Assignment:
Reproduce, character for character, the entries from their opening line through the line with "kaydedildi. Enkaz kaldırma işinin dört ay".

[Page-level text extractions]
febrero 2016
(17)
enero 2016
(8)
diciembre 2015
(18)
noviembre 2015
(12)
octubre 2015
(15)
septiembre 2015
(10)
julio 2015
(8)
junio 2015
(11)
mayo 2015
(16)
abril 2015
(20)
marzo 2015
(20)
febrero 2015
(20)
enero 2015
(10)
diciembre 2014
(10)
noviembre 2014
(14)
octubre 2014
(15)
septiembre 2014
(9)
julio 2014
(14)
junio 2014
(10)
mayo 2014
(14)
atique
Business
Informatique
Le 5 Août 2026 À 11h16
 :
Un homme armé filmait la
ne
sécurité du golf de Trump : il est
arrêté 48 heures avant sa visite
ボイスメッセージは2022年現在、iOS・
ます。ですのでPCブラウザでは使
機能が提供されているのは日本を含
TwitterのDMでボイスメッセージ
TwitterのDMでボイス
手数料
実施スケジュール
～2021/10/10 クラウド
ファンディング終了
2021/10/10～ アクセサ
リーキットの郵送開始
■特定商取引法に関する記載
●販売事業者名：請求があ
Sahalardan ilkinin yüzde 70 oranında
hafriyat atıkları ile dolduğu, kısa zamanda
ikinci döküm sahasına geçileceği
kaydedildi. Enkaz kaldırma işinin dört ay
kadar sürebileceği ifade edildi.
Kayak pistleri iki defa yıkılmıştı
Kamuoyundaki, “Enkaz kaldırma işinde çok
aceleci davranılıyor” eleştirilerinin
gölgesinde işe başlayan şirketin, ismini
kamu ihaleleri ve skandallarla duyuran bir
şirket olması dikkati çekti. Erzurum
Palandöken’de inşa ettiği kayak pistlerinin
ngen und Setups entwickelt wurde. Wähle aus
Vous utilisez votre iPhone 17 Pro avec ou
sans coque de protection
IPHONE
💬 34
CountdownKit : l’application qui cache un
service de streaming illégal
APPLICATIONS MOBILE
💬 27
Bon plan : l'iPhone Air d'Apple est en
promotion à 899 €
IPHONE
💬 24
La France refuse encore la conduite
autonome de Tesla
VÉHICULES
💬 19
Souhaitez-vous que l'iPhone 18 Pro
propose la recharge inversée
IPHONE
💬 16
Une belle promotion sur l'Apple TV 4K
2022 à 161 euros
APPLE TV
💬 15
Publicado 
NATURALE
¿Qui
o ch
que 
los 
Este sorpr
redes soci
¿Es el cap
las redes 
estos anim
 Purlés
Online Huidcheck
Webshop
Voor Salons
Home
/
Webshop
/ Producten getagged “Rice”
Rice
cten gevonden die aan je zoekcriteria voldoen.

Reply:
febrero 2016
(17)
enero 2016
(8)
diciembre 2015
(18)
noviembre 2015
(12)
octubre 2015
(15)
septiembre 2015
(10)
julio 2015
(8)
junio 2015
(11)
mayo 2015
(16)
abril 2015
(20)
marzo 2015
(20)
febrero 2015
(20)
enero 2015
(10)
diciembre 2014
(10)
noviembre 2014
(14)
octubre 2014
(15)
septiembre 2014
(9)
julio 2014
(14)
junio 2014
(10)
mayo 2014
(14)
atique
Business
Informatique
Le 5 Août 2026 À 11h16
 :
Un homme armé filmait la
ne
sécurité du golf de Trump : il est
arrêté 48 heures avant sa visite
ボイスメッセージは2022年現在、iOS・
ます。ですのでPCブラウザでは使
機能が提供されているのは日本を含
TwitterのDMでボイスメッセージ
TwitterのDMでボイス
手数料
実施スケジュール
～2021/10/10 クラウド
ファンディング終了
2021/10/10～ アクセサ
リーキットの郵送開始
■特定商取引法に関する記載
●販売事業者名：請求があ
Sahalardan ilkinin yüzde 70 oranında
hafriyat atıkları ile dolduğu, kısa zamanda
ikinci döküm sahasına geçileceği
kaydedildi. Enkaz kaldırma işinin dört ay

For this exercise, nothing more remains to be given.